I did my first show for adults in 1989…it lasted an hour during which I linked up several stories… and it’s by broadening the narrative discourse in this way that you develop and your work gets better known… and so does that of all the rest of the Cuba’s storytellers.
HT: Does a literary work undergo transformation in narration?
MN: Yes, it is transformed. Written literature is one thing and oral literature is another, each has its codes and standards. Oral narration is repetitive, reinventive and colloquial. It gets to the stage, the narrator becomes a co-creator of the text selected for narration… since these tend to be long, you have to make an extract so we can tell the story.
For example one of the stories in my repertory is “Journey to the Source” by Alejo Carpentier. Obviously, because of the length of the original, I can’t tell the whole story, so what I do is I take only the main storyline, the trip back to the womb by the man in the story. In other cases when there’s dialogue in the text, you might have to move from direct to indirect speech or vice versa.
A number of things make the narrative more alive, more orally communicative, even if you change the story a little, it still remains the same as the original…only enriched with the gestures you use, your tone of voice and the interrelationship established between the public and the narrator.

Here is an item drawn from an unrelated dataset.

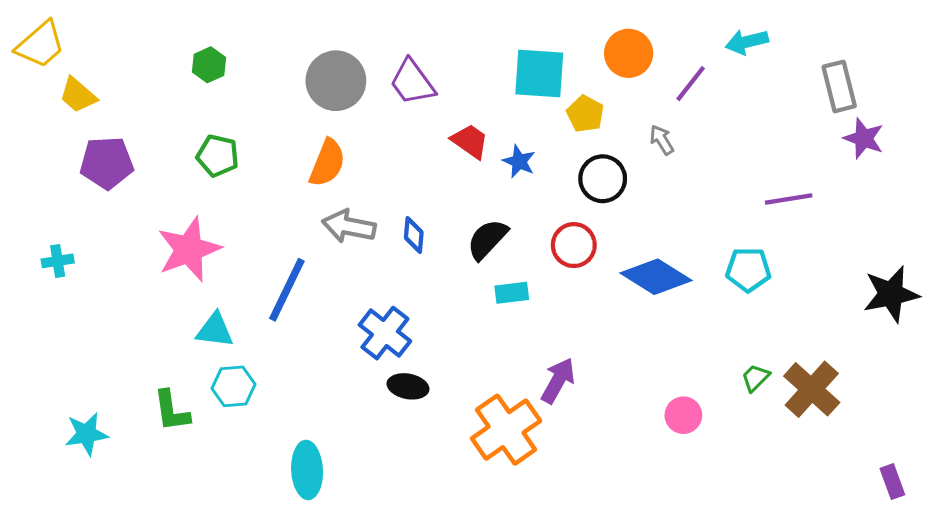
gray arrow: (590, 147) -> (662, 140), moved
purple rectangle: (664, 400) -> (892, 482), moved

All the non-verbal aspects of communication are present.
HT: Is there any theme that specifically defines your narrative use?

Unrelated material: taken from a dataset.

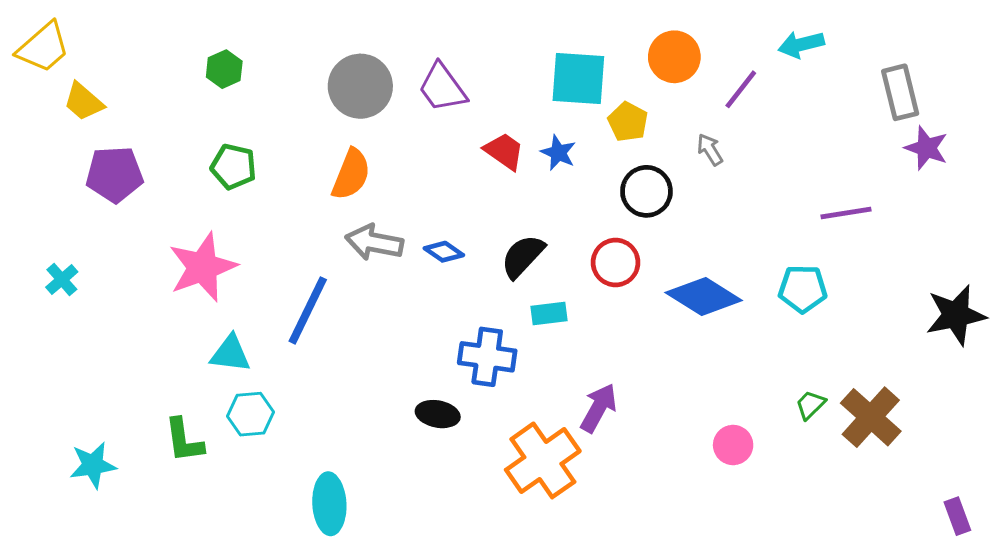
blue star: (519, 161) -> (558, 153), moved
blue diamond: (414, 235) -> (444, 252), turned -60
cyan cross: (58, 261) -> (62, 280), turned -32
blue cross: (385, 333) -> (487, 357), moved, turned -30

MN: It’s not something I consciously aim at, although women are always present in some way in my stories. I have a show, not at all feminist by any means, which I’ve presented a lot in Cuba and abroad, it’s called “Women’s Stories”… here the woman is the protagonist. It’s associated with life, sex, fantasy and death… I generally do not work with themes, I only select a particular story because it affects me, motivates me, because I like it, or I think it’s a story worth sharing… but again, it just happens that in the readings I do for adults… the focus is always on women… which is not the case with the work I do for children.
HT: What place has the Gran Teatro de La Habana in your life?
MN: It’s my home base. I came to this institution in 1990, co-directing the Festivals of the Itinerant Iberoamerican Narrative, directed at the time by Francisco Céspedes Garzón, which operates out of this theater… and when Francisco was absent I took over and we split the work. So for me it has great significance since I hold my workshops in the Gran Teatro… spaces for telling stories to children and adults… and it’s also the home of my Spring Festival of Tales and Stories, which I started in 2006. It’s the institution that supports me and has given me the chance to have a place of my own.
HT: What is Narrarte?
MN: It arose at an opportune moment in 1995…as a project I set up under the auspices of the Havana Thester Center, but it’s more than just a project, it’s an established entity of which I am the director. Narrarte (Telling You) has projects on lots of things and also has a presence in the Gran Teatro de La Habana. Within this we operate as a group of storytellers, training, setting up shows and festivals. Narrate is the driving force behind a number of activities I undertake every month, and a space that gives rise to many other projects.
HT: Has a specific date been set for your 50th anniversary this year?
MN: There is no specific day… various activities will take place throughout the year… many have taken place since January… and events and other tributes will continue to mark the period I have been working. I started telling stories in September 62 and this September there will be a show at the Museum of Fine Arts, something big but even I don’t know the details, since I am not being told in advance about how it is being organized.
HT: And how would you define Oral Narrative as a profession?
MN: A communicative art that works on the basis of oral traditions going back to the earliest times and used by people to portray the hopes and fears of mankind in the societies they lived in.